> _Complete the following_
A - From the MPI instructions below, copy the passage from "3. Still in" up to and including "n_threads = 1))" word for word.
B - According to the MPI instructions below, which submission system is included only as an experimental implementation?

> _Source extract_

==========

MPI is typically available via a cluster scheduling system. At the time of writing, PBS and SLURM are supported, and an experimental implementation of LSF is included. Create an issue if you would like another submission system included.

Follow these instructions to run MPI over several machines:

  1. In the cluster login node, follow the local installation instructions.
  2. Start Julia in the login node, and perform a one-time setup. Read the documentation at setup_mpi() for more information.
  3. Still in the Julia REPL running in the login node, use:
mpi_run = pigeons(
    target = toy_mvn_target(1000000), 
    n_chains = 1000,
    checkpoint = true,
    on = MPIProcesses(
        n_mpi_processes = 1000,
        n_threads = 1))

==========

(Stored dataset items)
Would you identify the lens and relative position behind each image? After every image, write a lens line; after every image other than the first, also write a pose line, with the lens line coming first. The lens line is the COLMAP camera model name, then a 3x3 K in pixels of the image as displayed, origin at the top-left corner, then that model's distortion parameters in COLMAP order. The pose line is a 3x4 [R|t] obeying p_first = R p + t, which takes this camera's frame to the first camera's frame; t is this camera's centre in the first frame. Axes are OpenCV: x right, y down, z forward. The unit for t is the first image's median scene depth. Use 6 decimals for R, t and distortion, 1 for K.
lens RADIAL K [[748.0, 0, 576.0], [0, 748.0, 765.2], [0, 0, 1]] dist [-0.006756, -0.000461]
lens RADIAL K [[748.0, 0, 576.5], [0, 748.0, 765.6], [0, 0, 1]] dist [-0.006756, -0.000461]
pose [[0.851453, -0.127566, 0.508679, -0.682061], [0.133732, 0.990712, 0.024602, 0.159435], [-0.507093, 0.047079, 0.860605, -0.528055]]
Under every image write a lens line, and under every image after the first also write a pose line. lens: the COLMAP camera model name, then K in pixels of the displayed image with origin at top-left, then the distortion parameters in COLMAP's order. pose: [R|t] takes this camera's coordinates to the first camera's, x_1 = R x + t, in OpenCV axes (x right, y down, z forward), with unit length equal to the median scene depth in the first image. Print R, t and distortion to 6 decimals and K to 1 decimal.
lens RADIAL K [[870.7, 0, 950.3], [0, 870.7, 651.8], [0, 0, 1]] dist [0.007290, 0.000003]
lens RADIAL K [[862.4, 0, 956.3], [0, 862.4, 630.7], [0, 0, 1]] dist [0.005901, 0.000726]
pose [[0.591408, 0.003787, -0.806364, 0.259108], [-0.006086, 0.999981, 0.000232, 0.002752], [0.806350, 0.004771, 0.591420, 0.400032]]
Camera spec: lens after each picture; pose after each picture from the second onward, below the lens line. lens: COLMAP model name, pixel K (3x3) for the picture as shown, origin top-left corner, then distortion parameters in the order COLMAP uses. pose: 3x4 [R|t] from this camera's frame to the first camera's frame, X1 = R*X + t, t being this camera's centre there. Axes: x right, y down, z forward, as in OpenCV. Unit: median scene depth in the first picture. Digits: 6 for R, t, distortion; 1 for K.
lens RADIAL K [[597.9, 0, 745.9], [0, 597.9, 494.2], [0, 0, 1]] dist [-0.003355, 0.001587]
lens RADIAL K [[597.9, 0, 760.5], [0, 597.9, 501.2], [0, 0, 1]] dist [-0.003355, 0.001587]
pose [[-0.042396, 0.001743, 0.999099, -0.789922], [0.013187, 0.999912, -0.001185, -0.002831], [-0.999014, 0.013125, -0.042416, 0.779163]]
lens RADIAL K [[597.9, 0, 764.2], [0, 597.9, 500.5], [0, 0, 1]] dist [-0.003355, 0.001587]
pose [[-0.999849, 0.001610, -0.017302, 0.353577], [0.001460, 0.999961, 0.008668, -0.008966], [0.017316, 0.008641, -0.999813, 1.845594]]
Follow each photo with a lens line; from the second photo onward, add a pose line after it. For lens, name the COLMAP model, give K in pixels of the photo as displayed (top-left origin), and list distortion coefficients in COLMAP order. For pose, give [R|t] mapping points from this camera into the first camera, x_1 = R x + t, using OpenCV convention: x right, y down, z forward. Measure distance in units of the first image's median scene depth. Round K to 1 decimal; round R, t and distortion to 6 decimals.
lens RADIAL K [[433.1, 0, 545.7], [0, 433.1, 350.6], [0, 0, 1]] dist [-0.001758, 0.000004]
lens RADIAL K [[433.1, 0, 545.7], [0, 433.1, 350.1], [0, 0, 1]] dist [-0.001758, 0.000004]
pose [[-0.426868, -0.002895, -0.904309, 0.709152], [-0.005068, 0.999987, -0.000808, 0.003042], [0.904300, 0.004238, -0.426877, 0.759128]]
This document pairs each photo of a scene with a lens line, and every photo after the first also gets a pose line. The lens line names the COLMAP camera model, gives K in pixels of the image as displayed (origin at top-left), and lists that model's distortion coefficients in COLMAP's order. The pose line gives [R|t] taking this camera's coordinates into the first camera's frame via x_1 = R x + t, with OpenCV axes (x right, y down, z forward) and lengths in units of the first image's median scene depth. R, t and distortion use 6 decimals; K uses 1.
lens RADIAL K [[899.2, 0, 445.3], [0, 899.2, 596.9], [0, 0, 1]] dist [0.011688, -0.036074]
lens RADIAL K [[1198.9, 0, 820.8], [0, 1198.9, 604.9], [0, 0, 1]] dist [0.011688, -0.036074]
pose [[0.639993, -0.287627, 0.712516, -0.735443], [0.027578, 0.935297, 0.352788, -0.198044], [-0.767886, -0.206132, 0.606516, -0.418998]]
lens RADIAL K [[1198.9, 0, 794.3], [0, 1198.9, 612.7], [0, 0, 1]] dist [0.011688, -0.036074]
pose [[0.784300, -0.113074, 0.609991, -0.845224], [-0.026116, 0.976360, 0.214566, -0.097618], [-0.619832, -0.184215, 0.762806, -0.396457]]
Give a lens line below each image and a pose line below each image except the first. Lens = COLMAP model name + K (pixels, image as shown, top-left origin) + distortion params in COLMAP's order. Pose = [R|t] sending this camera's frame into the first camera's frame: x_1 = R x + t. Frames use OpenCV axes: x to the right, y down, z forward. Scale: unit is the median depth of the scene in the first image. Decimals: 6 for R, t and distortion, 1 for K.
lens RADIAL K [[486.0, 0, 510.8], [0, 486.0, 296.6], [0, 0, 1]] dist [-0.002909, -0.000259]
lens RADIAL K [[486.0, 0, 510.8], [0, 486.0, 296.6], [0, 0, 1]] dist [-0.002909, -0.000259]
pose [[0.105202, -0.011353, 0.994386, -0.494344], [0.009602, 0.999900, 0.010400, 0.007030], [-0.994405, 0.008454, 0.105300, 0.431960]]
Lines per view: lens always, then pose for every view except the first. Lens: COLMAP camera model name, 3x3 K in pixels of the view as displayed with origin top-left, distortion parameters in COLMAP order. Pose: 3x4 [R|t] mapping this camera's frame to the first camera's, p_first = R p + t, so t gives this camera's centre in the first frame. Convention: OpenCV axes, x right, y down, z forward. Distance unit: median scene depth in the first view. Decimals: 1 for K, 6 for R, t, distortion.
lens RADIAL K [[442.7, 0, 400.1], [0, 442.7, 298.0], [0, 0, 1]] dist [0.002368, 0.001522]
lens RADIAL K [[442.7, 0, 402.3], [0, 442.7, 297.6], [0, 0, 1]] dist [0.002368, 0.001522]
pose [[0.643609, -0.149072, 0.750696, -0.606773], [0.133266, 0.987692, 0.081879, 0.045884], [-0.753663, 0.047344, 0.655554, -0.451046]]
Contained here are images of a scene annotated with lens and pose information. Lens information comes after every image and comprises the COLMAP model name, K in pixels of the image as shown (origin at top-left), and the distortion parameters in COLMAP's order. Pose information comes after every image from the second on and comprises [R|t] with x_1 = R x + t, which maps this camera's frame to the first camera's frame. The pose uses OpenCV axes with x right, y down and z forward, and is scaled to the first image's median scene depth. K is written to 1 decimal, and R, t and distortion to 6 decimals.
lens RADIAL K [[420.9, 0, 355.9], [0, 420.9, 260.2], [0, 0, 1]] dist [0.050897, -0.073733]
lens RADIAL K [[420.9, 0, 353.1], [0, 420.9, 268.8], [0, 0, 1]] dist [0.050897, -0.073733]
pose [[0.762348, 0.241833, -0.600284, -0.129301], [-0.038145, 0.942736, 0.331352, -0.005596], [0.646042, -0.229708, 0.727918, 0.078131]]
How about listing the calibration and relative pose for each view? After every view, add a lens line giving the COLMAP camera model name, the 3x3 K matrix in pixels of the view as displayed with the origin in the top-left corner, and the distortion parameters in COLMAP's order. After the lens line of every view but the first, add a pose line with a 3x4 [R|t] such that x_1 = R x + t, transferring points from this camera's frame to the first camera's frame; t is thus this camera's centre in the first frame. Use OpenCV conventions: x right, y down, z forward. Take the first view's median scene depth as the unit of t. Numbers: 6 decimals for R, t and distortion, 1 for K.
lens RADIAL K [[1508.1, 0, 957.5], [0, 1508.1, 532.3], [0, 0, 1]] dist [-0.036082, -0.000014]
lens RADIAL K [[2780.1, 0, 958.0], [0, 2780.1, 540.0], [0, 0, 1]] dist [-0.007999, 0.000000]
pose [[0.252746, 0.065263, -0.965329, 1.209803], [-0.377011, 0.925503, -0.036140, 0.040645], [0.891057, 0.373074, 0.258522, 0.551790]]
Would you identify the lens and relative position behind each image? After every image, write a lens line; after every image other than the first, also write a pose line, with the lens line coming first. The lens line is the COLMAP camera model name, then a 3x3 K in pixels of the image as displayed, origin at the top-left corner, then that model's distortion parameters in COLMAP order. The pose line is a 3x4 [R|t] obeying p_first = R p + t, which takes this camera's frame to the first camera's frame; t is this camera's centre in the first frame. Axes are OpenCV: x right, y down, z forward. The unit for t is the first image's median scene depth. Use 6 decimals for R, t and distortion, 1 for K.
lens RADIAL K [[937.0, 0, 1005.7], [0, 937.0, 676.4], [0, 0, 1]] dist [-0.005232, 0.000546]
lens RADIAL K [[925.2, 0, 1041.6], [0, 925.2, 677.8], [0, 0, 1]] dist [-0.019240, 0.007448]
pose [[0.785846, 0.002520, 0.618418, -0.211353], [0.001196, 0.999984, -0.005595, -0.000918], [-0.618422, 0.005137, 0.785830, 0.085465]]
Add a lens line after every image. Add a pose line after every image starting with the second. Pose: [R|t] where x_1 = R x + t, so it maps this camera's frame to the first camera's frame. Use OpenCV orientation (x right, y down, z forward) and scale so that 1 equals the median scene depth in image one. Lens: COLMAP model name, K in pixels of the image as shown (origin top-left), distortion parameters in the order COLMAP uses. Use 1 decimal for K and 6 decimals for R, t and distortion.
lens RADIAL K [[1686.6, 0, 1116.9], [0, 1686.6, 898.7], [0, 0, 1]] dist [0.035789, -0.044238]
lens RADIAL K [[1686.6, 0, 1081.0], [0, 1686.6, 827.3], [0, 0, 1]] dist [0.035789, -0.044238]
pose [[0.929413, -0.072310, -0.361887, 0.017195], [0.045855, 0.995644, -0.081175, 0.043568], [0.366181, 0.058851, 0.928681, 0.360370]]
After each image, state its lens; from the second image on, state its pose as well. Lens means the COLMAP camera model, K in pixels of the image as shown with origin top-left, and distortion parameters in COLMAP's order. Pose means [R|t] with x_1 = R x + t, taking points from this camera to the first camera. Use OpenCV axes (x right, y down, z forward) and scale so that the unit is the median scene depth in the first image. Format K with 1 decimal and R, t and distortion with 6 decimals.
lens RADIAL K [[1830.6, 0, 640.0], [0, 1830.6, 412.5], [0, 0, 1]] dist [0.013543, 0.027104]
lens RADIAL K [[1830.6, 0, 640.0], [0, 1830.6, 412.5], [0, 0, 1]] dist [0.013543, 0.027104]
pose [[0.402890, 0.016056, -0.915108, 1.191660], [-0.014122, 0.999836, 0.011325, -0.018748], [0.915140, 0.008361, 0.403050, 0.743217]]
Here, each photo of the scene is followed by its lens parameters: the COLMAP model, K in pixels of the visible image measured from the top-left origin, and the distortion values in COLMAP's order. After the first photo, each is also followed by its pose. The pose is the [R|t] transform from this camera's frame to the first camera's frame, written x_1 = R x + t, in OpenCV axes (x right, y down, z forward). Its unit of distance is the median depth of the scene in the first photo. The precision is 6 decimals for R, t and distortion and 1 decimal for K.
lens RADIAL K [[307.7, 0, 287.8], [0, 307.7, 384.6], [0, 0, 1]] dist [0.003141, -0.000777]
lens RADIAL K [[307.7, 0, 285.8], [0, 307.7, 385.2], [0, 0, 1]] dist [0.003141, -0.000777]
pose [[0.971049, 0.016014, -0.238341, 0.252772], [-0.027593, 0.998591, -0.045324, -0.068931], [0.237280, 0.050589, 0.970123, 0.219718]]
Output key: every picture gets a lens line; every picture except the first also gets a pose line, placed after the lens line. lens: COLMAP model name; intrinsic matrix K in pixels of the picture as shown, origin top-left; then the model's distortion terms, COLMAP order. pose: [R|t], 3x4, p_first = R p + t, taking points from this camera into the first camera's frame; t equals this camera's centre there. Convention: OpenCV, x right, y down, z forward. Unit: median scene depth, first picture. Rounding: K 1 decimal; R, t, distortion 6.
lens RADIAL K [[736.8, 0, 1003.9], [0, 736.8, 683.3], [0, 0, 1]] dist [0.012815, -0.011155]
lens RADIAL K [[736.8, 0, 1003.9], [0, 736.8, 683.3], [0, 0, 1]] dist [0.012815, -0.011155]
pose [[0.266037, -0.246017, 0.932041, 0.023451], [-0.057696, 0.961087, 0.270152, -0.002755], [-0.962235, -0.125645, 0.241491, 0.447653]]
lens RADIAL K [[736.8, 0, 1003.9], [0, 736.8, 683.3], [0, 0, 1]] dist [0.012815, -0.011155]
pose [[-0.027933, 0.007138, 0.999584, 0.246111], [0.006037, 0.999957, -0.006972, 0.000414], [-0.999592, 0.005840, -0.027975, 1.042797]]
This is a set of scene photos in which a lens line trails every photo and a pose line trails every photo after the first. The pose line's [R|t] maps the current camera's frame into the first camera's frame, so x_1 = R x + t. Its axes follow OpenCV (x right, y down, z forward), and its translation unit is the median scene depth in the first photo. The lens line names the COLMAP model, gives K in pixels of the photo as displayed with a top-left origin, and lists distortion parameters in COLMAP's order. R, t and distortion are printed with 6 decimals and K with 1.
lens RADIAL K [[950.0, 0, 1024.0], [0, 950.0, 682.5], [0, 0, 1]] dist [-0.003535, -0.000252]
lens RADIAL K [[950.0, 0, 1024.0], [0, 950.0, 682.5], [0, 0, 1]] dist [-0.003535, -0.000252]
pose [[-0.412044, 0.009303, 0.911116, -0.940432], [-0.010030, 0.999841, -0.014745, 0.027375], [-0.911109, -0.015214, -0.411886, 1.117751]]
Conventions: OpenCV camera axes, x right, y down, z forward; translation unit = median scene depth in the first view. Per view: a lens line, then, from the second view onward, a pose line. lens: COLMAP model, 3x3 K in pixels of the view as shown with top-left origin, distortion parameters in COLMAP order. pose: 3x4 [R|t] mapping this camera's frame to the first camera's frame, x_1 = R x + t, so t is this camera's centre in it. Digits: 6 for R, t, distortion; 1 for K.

==========

> _Your written answers_
A -
3. Still in the Julia REPL running in the login node, use:
mpi_run = pigeons(
    target = toy_mvn_target(1000000), 
    n_chains = 1000,
    checkpoint = true,
    on = MPIProcesses(
        n_mpi_processes = 1000,
        n_threads = 1))

B - LSF